### [Record extracts]
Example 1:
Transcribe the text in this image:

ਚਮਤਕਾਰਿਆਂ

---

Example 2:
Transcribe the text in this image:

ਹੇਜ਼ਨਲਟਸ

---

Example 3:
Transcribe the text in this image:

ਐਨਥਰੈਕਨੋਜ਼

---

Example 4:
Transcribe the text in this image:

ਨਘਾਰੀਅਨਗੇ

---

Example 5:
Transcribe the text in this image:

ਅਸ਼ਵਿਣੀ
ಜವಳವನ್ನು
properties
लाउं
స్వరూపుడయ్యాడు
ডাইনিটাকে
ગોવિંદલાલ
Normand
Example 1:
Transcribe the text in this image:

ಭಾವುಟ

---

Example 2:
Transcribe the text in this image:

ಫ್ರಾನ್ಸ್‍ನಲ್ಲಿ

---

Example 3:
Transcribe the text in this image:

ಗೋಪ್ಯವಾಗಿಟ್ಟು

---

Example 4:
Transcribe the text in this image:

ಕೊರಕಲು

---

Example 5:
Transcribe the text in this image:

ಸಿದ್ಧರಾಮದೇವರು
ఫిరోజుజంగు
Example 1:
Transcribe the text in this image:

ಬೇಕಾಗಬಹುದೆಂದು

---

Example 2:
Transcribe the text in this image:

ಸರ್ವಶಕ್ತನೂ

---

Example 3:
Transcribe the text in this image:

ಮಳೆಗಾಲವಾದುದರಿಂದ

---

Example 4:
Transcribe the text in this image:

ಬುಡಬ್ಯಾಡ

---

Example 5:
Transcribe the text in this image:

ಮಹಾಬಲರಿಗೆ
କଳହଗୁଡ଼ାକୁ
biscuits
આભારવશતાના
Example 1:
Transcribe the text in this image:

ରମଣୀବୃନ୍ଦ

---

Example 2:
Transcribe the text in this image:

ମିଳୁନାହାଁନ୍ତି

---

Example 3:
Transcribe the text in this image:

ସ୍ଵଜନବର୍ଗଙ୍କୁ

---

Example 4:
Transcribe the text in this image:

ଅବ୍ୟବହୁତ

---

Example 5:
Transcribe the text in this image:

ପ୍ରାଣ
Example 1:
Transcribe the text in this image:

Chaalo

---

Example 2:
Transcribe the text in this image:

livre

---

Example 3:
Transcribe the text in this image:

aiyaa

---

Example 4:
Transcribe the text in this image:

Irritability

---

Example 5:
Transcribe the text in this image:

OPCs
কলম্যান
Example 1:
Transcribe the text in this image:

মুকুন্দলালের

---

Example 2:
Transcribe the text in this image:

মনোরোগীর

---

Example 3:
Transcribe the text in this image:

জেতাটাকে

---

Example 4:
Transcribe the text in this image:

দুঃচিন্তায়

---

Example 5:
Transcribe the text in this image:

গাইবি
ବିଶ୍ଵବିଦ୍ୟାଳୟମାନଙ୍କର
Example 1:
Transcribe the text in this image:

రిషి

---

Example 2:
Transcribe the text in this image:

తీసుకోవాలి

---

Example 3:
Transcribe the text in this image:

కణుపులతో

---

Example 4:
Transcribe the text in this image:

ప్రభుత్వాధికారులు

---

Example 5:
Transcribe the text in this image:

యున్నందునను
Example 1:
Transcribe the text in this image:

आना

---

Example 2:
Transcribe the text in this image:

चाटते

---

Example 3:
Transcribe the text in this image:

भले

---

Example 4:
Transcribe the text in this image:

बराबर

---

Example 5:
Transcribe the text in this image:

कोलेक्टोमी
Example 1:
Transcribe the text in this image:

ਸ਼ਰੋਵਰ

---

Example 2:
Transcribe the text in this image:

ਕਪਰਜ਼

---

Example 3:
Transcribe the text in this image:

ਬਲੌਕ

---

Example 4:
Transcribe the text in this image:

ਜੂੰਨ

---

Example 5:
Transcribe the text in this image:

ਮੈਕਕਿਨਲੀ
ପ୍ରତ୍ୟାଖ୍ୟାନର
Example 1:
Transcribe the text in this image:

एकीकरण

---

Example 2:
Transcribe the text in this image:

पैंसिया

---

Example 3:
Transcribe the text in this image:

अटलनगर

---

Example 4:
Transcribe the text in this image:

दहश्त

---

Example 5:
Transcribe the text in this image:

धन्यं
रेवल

### [What this task involves]
Pull the text from every entry above and reproduce each line character for character, in order.

### [Right answer]
Example 1:
Transcribe the text in this image:

ਚਮਤਕਾਰਿਆਂ

---

Example 2:
Transcribe the text in this image:

ਹੇਜ਼ਨਲਟਸ

---

Example 3:
Transcribe the text in this image:

ਐਨਥਰੈਕਨੋਜ਼

---

Example 4:
Transcribe the text in this image:

ਨਘਾਰੀਅਨਗੇ

---

Example 5:
Transcribe the text in this image:

ਅਸ਼ਵਿਣੀ
ಜವಳವನ್ನು
properties
लाउं
స్వరూపుడయ్యాడు
ডাইনিটাকে
ગોવિંદલાલ
Normand
Example 1:
Transcribe the text in this image:

ಭಾವುಟ

---

Example 2:
Transcribe the text in this image:

ಫ್ರಾನ್ಸ್‍ನಲ್ಲಿ

---

Example 3:
Transcribe the text in this image:

ಗೋಪ್ಯವಾಗಿಟ್ಟು

---

Example 4:
Transcribe the text in this image:

ಕೊರಕಲು

---

Example 5:
Transcribe the text in this image:

ಸಿದ್ಧರಾಮದೇವರು
ఫిరోజుజంగు
Example 1:
Transcribe the text in this image:

ಬೇಕಾಗಬಹುದೆಂದು

---

Example 2:
Transcribe the text in this image:

ಸರ್ವಶಕ್ತನೂ

---

Example 3:
Transcribe the text in this image:

ಮಳೆಗಾಲವಾದುದರಿಂದ

---

Example 4:
Transcribe the text in this image:

ಬುಡಬ್ಯಾಡ

---

Example 5:
Transcribe the text in this image:

ಮಹಾಬಲರಿಗೆ
କଳହଗୁଡ଼ାକୁ
biscuits
આભારવશતાના
Example 1:
Transcribe the text in this image:

ରମଣୀବୃନ୍ଦ

---

Example 2:
Transcribe the text in this image:

ମିଳୁନାହାଁନ୍ତି

---

Example 3:
Transcribe the text in this image:

ସ୍ଵଜନବର୍ଗଙ୍କୁ

---

Example 4:
Transcribe the text in this image:

ଅବ୍ୟବହୁତ

---

Example 5:
Transcribe the text in this image:

ପ୍ରାଣ
Example 1:
Transcribe the text in this image:

Chaalo

---

Example 2:
Transcribe the text in this image:

livre

---

Example 3:
Transcribe the text in this image:

aiyaa

---

Example 4:
Transcribe the text in this image:

Irritability

---

Example 5:
Transcribe the text in this image:

OPCs
কলম্যান
Example 1:
Transcribe the text in this image:

মুকুন্দলালের

---

Example 2:
Transcribe the text in this image:

মনোরোগীর

---

Example 3:
Transcribe the text in this image:

জেতাটাকে

---

Example 4:
Transcribe the text in this image:

দুঃচিন্তায়

---

Example 5:
Transcribe the text in this image:

গাইবি
ବିଶ୍ଵବିଦ୍ୟାଳୟମାନଙ୍କର
Example 1:
Transcribe the text in this image:

రిషి

---

Example 2:
Transcribe the text in this image:

తీసుకోవాలి

---

Example 3:
Transcribe the text in this image:

కణుపులతో

---

Example 4:
Transcribe the text in this image:

ప్రభుత్వాధికారులు

---

Example 5:
Transcribe the text in this image:

యున్నందునను
Example 1:
Transcribe the text in this image:

आना

---

Example 2:
Transcribe the text in this image:

चाटते

---

Example 3:
Transcribe the text in this image:

भले

---

Example 4:
Transcribe the text in this image:

बराबर

---

Example 5:
Transcribe the text in this image:

कोलेक्टोमी
Example 1:
Transcribe the text in this image:

ਸ਼ਰੋਵਰ

---

Example 2:
Transcribe the text in this image:

ਕਪਰਜ਼

---

Example 3:
Transcribe the text in this image:

ਬਲੌਕ

---

Example 4:
Transcribe the text in this image:

ਜੂੰਨ

---

Example 5:
Transcribe the text in this image:

ਮੈਕਕਿਨਲੀ
ପ୍ରତ୍ୟାଖ୍ୟାନର
Example 1:
Transcribe the text in this image:

एकीकरण

---

Example 2:
Transcribe the text in this image:

पैंसिया

---

Example 3:
Transcribe the text in this image:

अटलनगर

---

Example 4:
Transcribe the text in this image:

दहश्त

---

Example 5:
Transcribe the text in this image:

धन्यं
रेवल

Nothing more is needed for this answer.